Problem to solve: Copy out all lines bearing the word "subulata" from the listing below.

Material for this exercise:
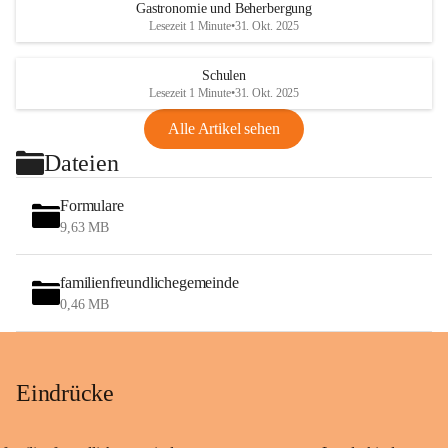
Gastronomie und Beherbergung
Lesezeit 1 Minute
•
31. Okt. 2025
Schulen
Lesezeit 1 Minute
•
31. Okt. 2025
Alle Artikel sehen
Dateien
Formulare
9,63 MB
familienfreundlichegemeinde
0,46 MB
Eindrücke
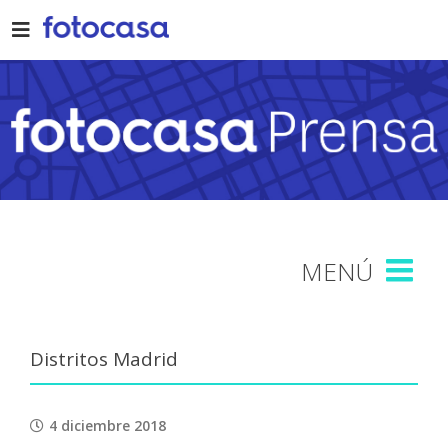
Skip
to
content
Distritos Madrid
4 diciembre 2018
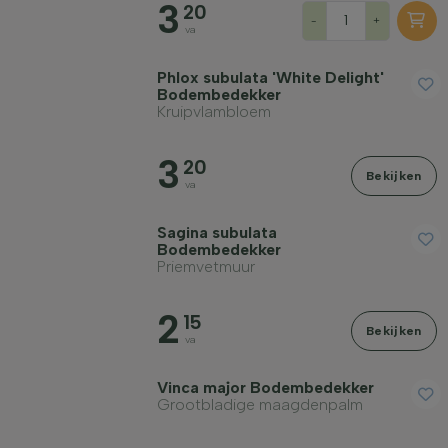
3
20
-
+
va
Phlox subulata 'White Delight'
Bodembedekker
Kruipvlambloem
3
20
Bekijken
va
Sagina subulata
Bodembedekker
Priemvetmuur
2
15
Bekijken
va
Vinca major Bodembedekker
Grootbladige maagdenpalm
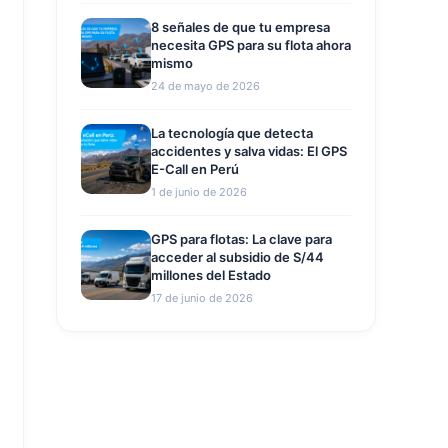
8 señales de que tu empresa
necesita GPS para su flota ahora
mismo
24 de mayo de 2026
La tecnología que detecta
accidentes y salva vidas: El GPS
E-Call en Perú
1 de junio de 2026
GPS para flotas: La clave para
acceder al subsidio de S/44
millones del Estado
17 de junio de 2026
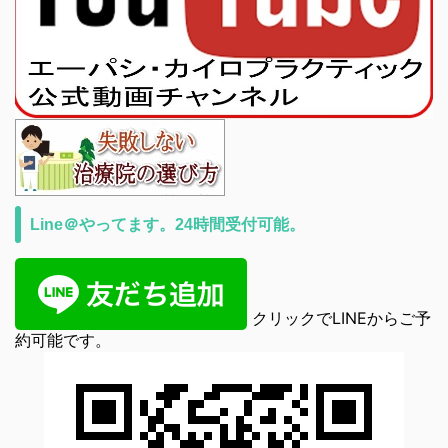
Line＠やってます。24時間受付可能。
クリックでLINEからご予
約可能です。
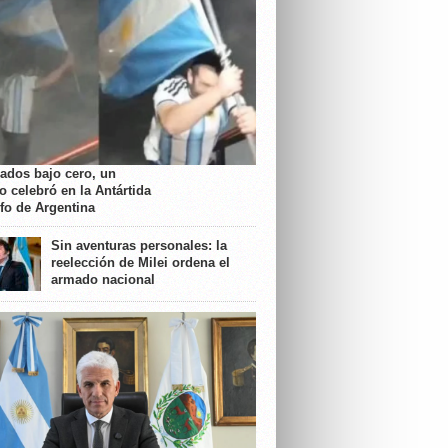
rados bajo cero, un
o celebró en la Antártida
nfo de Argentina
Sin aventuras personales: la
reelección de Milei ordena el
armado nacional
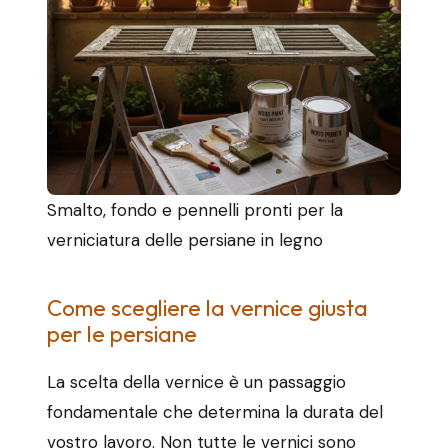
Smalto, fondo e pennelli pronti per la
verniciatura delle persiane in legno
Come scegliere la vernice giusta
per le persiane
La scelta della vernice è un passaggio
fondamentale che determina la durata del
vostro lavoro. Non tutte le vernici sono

Answer to the exercise:
Phlox subulata 'White Delight'
Sagina subulata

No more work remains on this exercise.